While the model for parallelism doesn't generally affect how the server is implemented, the model for concurrency most certainly does. The default option, do nothing, is the simplest. Your code will execute from top to bottom, in a predictable way.

If you have existing code, multi-process or multi-thread can be a good approach. You cannot easily retrofit this code with promises, callbacks and other explicit forms of concurrency, because they invert flow control and require major structural changes.

Fibers, on the other hand, are semantically similarly to threads (excepting parallelism), but with less overhead. You can run whatever code you want in a fiber and by default it won't behave any worse than if it was running in its own thread or process. However, if you leverage the non-blocking I/O, you can perform significantly better and with the same resources, handle significantly more active connections.

Some models expose both synchronous and asynchronous methods. Such lazy interfaces burden the application code with irrelevant concurrency complexity. All operations that can be asynchronous should be where possible and it shouldn't require changing the method signature.

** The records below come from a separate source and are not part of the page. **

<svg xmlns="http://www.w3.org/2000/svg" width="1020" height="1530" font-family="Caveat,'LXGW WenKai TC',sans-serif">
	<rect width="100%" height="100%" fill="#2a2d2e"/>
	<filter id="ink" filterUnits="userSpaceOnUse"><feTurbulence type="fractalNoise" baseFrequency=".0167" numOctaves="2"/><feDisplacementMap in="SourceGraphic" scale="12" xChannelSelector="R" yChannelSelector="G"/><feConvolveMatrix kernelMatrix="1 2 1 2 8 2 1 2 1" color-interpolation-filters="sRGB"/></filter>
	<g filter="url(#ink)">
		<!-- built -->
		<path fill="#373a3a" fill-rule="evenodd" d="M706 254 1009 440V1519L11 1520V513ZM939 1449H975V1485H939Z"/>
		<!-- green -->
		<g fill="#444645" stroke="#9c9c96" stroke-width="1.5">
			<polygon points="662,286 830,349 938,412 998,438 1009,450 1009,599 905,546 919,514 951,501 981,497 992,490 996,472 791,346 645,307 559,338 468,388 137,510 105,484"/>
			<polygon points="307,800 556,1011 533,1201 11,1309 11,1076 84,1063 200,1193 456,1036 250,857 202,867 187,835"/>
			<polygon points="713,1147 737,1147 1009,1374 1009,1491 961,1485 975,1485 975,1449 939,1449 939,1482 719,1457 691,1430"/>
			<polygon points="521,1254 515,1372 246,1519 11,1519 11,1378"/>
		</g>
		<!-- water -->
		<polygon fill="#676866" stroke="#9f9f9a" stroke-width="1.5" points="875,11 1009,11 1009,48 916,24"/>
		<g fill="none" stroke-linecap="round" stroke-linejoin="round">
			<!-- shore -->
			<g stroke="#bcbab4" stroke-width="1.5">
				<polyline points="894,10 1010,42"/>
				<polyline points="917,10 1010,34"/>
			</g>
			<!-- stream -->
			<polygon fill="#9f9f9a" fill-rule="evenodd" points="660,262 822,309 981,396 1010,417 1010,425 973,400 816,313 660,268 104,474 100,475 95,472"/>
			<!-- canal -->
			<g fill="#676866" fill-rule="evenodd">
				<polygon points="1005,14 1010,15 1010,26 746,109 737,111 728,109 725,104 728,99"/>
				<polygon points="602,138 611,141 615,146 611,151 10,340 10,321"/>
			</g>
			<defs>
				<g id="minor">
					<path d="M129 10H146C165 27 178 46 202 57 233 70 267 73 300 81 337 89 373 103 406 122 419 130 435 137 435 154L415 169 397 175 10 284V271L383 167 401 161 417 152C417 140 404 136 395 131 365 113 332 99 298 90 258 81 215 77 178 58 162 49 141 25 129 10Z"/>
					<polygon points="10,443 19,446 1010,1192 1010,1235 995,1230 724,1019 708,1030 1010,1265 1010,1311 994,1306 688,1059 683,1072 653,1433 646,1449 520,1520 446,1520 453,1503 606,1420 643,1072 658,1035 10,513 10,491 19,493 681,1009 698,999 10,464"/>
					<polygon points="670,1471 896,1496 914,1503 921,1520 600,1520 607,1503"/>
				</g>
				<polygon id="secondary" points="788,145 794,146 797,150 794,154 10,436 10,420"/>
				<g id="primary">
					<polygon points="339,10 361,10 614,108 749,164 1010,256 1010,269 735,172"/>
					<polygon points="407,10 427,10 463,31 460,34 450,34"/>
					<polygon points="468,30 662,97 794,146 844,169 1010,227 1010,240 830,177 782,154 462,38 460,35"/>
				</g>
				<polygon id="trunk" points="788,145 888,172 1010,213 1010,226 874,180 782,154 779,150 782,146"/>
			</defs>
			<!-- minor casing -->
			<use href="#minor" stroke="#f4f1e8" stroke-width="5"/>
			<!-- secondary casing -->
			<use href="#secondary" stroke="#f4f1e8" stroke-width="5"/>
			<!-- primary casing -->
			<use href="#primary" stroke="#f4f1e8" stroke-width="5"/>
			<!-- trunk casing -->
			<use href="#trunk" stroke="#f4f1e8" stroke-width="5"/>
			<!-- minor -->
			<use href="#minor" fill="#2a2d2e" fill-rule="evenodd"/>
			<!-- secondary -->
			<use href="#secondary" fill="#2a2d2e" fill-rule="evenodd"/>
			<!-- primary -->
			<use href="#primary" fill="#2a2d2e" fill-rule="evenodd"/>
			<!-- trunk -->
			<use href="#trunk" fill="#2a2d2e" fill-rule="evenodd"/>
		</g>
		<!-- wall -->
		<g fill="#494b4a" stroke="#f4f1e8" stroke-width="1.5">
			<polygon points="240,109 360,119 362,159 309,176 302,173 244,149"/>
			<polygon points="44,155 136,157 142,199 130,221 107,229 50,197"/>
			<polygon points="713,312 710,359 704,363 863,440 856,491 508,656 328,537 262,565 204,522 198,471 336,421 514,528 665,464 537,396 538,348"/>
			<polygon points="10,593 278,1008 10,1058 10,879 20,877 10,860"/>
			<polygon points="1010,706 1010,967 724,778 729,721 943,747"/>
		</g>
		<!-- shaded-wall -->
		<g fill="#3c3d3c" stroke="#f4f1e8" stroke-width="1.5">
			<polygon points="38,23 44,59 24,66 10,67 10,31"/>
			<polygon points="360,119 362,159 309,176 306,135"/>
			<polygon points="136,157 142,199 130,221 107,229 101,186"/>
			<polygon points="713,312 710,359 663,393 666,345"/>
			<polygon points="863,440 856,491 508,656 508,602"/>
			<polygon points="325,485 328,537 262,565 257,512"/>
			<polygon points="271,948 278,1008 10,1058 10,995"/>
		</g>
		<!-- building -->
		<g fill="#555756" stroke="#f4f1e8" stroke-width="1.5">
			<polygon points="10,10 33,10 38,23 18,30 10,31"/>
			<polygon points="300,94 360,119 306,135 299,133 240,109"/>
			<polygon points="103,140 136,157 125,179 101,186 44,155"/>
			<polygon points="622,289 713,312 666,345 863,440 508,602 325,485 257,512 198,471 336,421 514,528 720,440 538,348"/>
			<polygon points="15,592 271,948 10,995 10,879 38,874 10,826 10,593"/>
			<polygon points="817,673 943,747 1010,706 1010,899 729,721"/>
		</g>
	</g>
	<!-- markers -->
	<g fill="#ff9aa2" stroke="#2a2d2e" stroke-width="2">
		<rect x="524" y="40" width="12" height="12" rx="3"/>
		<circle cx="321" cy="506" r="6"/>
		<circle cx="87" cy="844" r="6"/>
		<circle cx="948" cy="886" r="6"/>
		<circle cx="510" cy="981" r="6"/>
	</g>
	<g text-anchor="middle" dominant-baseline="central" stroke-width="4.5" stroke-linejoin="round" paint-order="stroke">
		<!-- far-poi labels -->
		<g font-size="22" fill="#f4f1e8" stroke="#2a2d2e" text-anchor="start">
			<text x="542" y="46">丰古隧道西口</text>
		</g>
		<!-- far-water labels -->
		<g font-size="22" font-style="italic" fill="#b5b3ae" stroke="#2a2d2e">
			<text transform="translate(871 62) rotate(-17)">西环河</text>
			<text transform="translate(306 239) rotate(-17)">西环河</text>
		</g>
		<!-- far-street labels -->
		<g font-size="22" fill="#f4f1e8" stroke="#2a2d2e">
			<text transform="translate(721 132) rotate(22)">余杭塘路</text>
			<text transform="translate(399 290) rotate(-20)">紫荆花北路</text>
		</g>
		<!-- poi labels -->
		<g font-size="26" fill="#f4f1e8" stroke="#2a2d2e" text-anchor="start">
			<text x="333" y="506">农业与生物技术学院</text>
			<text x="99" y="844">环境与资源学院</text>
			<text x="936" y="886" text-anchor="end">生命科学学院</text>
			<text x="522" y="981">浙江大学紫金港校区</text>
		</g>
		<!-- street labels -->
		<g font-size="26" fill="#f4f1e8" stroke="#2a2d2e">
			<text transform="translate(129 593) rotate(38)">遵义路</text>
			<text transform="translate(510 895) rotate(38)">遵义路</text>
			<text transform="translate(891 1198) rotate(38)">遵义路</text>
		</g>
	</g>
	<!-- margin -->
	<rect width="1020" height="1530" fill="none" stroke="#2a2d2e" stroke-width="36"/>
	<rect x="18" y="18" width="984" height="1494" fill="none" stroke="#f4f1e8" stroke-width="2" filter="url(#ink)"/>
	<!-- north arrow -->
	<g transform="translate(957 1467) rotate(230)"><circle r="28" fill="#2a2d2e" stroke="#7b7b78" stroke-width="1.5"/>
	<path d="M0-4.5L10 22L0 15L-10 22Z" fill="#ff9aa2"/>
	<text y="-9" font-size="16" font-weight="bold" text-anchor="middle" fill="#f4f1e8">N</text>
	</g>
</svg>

Birds of a Feather, Fly Together

Falcon is a web server that supports both multi-thread and multi-process parallelism. For concurrency, it depends on async, which uses fibers. This allows existing Rack applications to work at least as well as existing servers, but in the case they choose to use concurrency-aware libraries, they can achieve significant improvements to both throughput and latency with minimal changes to configuration and zero changes to actual usage.

Asynchronous Postgres

While completely experimental, async-postgres is a transparent wrapper which makes the pg gem work concurrently when handling multiple long-running queries.

Asynchronous MySQL

Similarly, async-mysql is a transparent wrapper which makes the mysql2 gem work concurrently when handling multiple long-running queries.

Asynchronous Faraday

async-http-faraday is a backend for Faraday which makes HTTP requests execute concurrently, using a connection pool for HTTP/1 and multiplexing for HTTP/2, with minimal code changes required.

Asynchronous Ruby

It's actually possible to make ALL Ruby I/O concurrent by default. While this doesn't extend to native libraries, it does show that it's a feasible approach with minimal changes required to user code.

Conclusion

Multi-process and multi-thread designs provide parallelism and allow servers to use all available processors. Fibers improve scalabilty further by maximising I/O concurrency with minimal overheads. Callbacks achieve a similar result, but the inverted flow control requires significant changes to existing code. Fibers don't affect visible code flow, and thus make it possible to execute existing code with minimal changes, while potentially improving latency and throughput. Fibers are the best solution for composable, scalable, non-blocking clients and servers.